Размышляя об этом, он откинулся назад, привалившись спиной к дощатой стенке повозки, зная, что рядом, прямо у него под рукой, лежит спрятанный в сене автомат. Мышонок все еще продолжал разглядывать Железный крест, поражаясь, что такая маленькая безделушка из холодного металла должна будет стать той последней, единственной вещью, имеющей для него смысл в этой жизни. Затем он снова зажал медаль в кулаке и сунул ее в карман.
Глава 3
Конспиративная квартира находилась в берлинском районе Нойколн. Здесь были выстроены черные от копоти заводы, а неказистые дома тесно толпились вдоль железной дороги. Гюнтер постучал в дверь одного из домов, и на его стук вышел худой юноша с коротко постриженными русыми волосами и неулыбчивым лицом с выдающимся вперед острым подбородком. Дитц и Гюнтер препроводили своих подопечных в дом и поднялись вместе с ними по лестнице на второй этаж, где Майкла и Мышонка пригласили пройти в гостиную и оставили там одних. Минут десять спустя на пороге появилась женщина средних лет с вьющимися седыми волосами, в руках у нее был поднос с двумя чашками чая и тонко нарезанными ломтиками ржаного хлеба. Она не задавала вопросов, и Майкл тоже не стал ни о чем ее расспрашивать. Оба они, и Майкл и Мышонок, жадно набросились на чай и хлеб.

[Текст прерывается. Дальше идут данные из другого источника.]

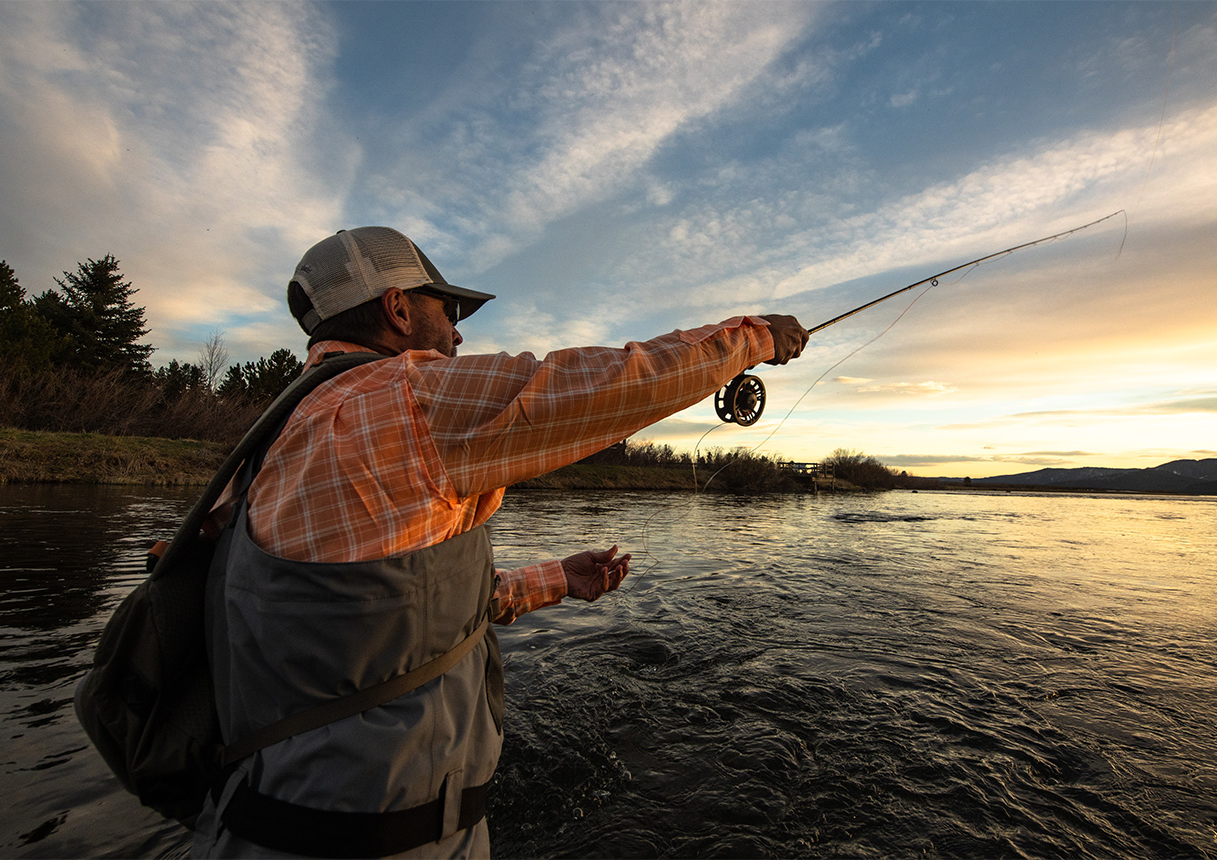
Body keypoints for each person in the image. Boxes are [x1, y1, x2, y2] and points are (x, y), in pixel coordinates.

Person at [192, 226, 808, 859]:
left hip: (240, 828)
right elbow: (609, 383)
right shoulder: (402, 402)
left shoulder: (269, 440)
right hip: (376, 841)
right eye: (448, 310)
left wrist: (556, 581)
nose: (458, 332)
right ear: (398, 309)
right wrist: (753, 338)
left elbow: (375, 623)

На окна гостиной была опущена светомаскировка. Примерно через полчаса после того, как был подан чай, Майкл услышал донесшийся с улицы шум мотора остановившейся машины. Подойдя к окну, он слегка отодвинул штору и выглянул на улицу. За окном стемнело, а вдоль улицы не было ни одного фонаря. На фоне сгущающейся темноты вырисовывались черные силуэты зданий. Но Майклу был виден черный «мерседес», припаркованный у обочины тротуара, и теперь он смотрел, как водитель, выйдя из машины, обошел вокруг нее и открыл дверцу сидевшему в ней пассажиру. Он видел, как на землю сначала ступила изящная женская ножка, а потом появилась и сама ее обладательница. Она взглянула вверх, на узенькую желтую полоску света, выбивавшуюся из-под темной шторы. Лица ее было не разглядеть. Водитель хлопнул дверцей машины, и Майкл отпустил уголок шторы.

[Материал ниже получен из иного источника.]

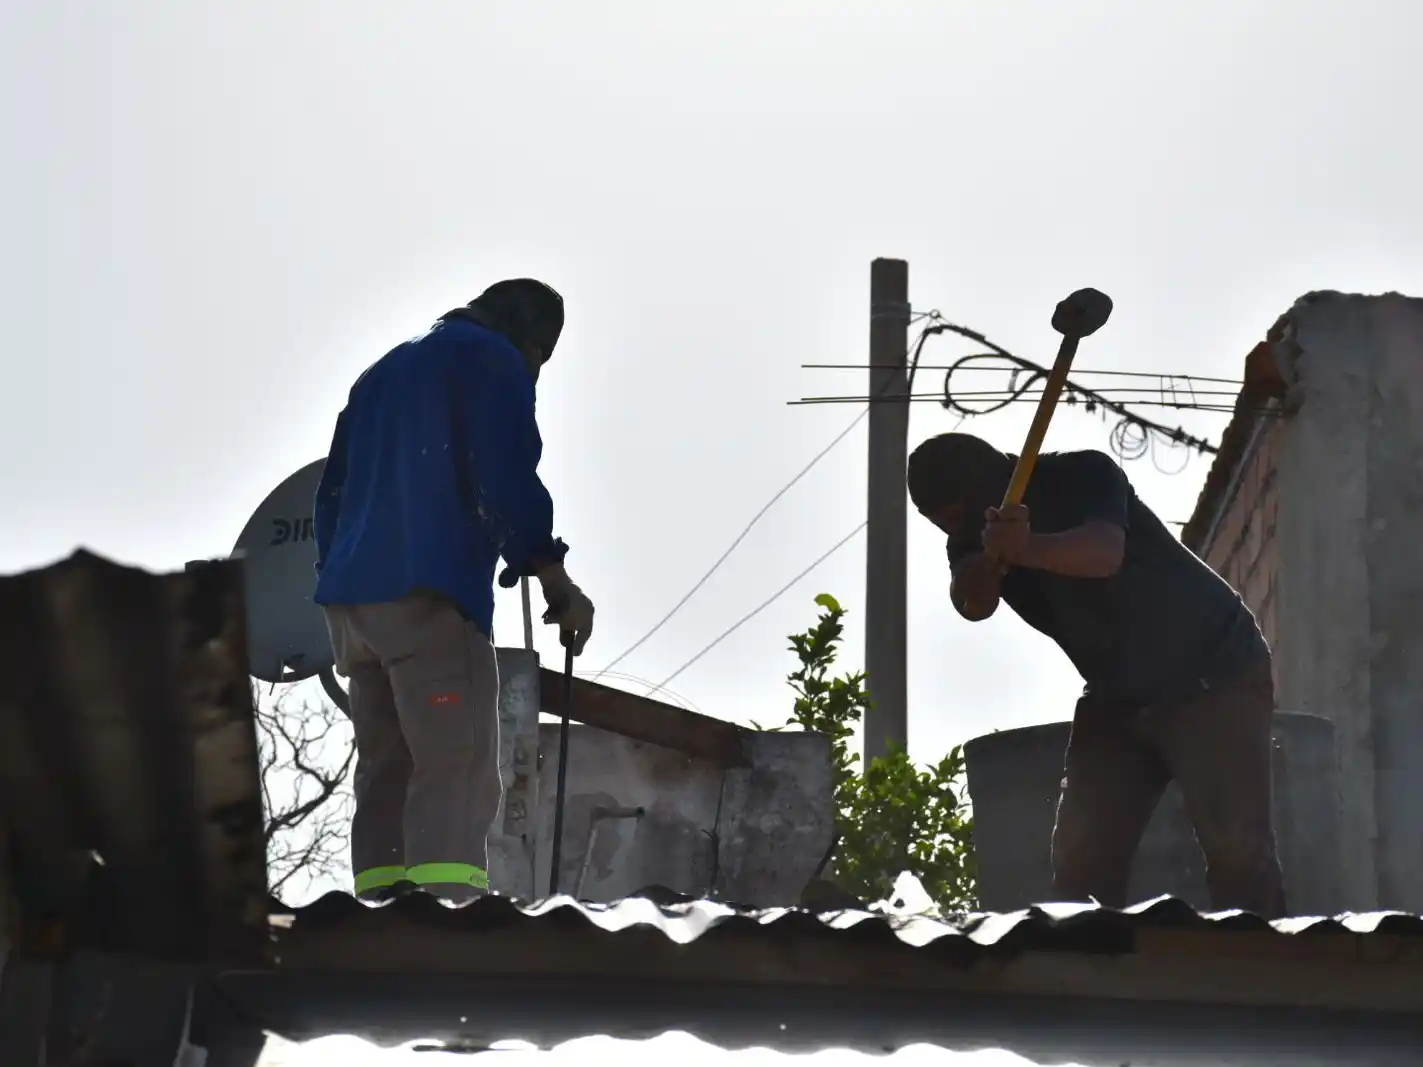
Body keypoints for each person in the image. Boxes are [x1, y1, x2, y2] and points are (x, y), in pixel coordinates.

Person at [906, 432, 1285, 918]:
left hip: (1213, 673)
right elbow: (972, 603)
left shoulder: (1082, 473)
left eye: (957, 516)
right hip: (1117, 698)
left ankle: (1264, 975)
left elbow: (1103, 554)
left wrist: (1025, 548)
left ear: (987, 486)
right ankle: (1087, 979)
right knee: (1081, 863)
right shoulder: (969, 539)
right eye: (941, 524)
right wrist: (983, 568)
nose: (952, 531)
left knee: (1238, 851)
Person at [312, 278, 595, 904]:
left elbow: (329, 495)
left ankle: (377, 917)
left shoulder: (381, 374)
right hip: (429, 599)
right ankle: (446, 921)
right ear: (531, 339)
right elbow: (506, 473)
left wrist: (343, 582)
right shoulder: (489, 360)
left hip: (354, 608)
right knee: (456, 769)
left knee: (386, 773)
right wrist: (554, 578)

Он слышал голоса, раздававшиеся внизу. Гюнтер говорил о чем-то с незнакомой женщиной. Изящное немецкое произношение. Очень правильное. Она говорила как настоящая немецкая аристократка, но в то же время было в ее речи нечто странное, такое, что Майкл еще не сумел точно определить для себя. Он слышал, как кто-то поднимается вверх по лестнице, как женщина приближается к закрытой двери в гостиную.

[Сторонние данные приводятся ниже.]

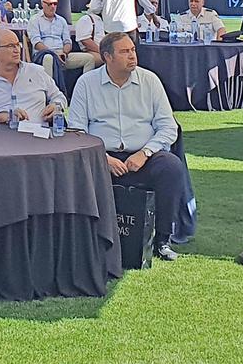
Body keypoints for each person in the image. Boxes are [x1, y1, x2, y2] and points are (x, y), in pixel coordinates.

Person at [67, 32, 192, 260]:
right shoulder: (86, 84)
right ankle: (89, 237)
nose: (132, 56)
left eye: (133, 50)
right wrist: (102, 157)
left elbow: (168, 127)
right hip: (100, 155)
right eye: (125, 52)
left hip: (144, 154)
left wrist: (145, 153)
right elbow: (76, 131)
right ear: (107, 57)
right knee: (77, 167)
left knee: (172, 167)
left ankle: (162, 240)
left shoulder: (150, 81)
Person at [0, 27, 66, 126]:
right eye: (10, 46)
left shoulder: (36, 72)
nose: (17, 50)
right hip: (4, 136)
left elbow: (59, 96)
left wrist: (56, 106)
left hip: (39, 134)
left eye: (17, 45)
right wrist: (8, 116)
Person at [26, 0, 73, 80]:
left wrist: (64, 52)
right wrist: (54, 53)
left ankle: (83, 90)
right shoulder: (34, 20)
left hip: (61, 53)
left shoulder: (62, 20)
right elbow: (36, 43)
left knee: (89, 59)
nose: (52, 6)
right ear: (42, 4)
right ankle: (49, 91)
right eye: (49, 4)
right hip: (43, 54)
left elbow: (67, 41)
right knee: (49, 58)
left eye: (55, 4)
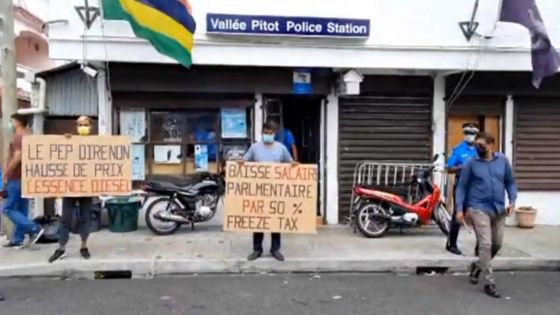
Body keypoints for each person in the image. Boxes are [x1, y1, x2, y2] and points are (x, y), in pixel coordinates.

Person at [455, 132, 517, 298]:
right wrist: (460, 209)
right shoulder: (471, 164)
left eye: (481, 146)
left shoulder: (503, 161)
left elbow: (510, 182)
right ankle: (489, 283)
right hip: (478, 207)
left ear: (491, 145)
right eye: (476, 146)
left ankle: (477, 265)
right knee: (486, 244)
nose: (478, 149)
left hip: (498, 209)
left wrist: (512, 201)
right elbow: (462, 187)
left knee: (497, 244)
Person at [241, 121, 296, 262]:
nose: (268, 135)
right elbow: (245, 161)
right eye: (266, 132)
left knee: (275, 220)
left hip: (275, 190)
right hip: (259, 190)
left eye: (270, 133)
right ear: (262, 132)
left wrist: (294, 164)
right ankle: (257, 249)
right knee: (258, 221)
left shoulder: (281, 148)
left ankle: (275, 249)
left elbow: (289, 162)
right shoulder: (255, 148)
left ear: (275, 134)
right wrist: (239, 164)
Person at [48, 116, 95, 263]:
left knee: (85, 219)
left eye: (85, 124)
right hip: (70, 187)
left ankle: (84, 246)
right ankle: (61, 248)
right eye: (80, 124)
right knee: (65, 219)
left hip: (87, 188)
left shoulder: (97, 143)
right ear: (76, 126)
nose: (83, 127)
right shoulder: (69, 140)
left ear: (91, 126)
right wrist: (64, 140)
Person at [2, 114, 43, 248]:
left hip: (16, 177)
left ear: (17, 122)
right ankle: (17, 239)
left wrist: (7, 172)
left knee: (8, 209)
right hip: (26, 177)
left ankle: (34, 228)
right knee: (22, 209)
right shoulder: (29, 135)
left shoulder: (19, 137)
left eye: (12, 121)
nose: (11, 123)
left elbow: (18, 155)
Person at [445, 123, 479, 255]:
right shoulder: (458, 150)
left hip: (477, 186)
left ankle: (480, 246)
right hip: (462, 185)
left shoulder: (480, 149)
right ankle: (451, 244)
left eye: (472, 133)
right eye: (467, 133)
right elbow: (449, 168)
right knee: (458, 215)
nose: (470, 136)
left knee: (479, 215)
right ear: (464, 134)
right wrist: (462, 167)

Ручка повернулась, дверь открылась, и женщина вошла в комнату.
На ней была черная шляпка с опущенной черной вуалью. В обтянутых черными перчатками руках она несла черный саквояж. На ней было темно-серое платье в крапинку, а сверху него наброшено пальто из черного вельвета. Из-под шляпки выбивались золотистые кудри — густые, волнистые, светлые локоны были рассыпаны по плечам. Это была стройная высокая женщина — ростом, наверное, метр семьдесят пять, во всяком случае не меньше, — и Майкл видел, как сверкнули ее глаза за вуалью, когда она посмотрела на него. Взглянув мельком на Мышонка, женщина вновь обратилась к нему, Она плотно закрыла за собой дверь. Майкл потянул носом воздух, вдыхая запах ее духов: нежный аромат корицы и кожи.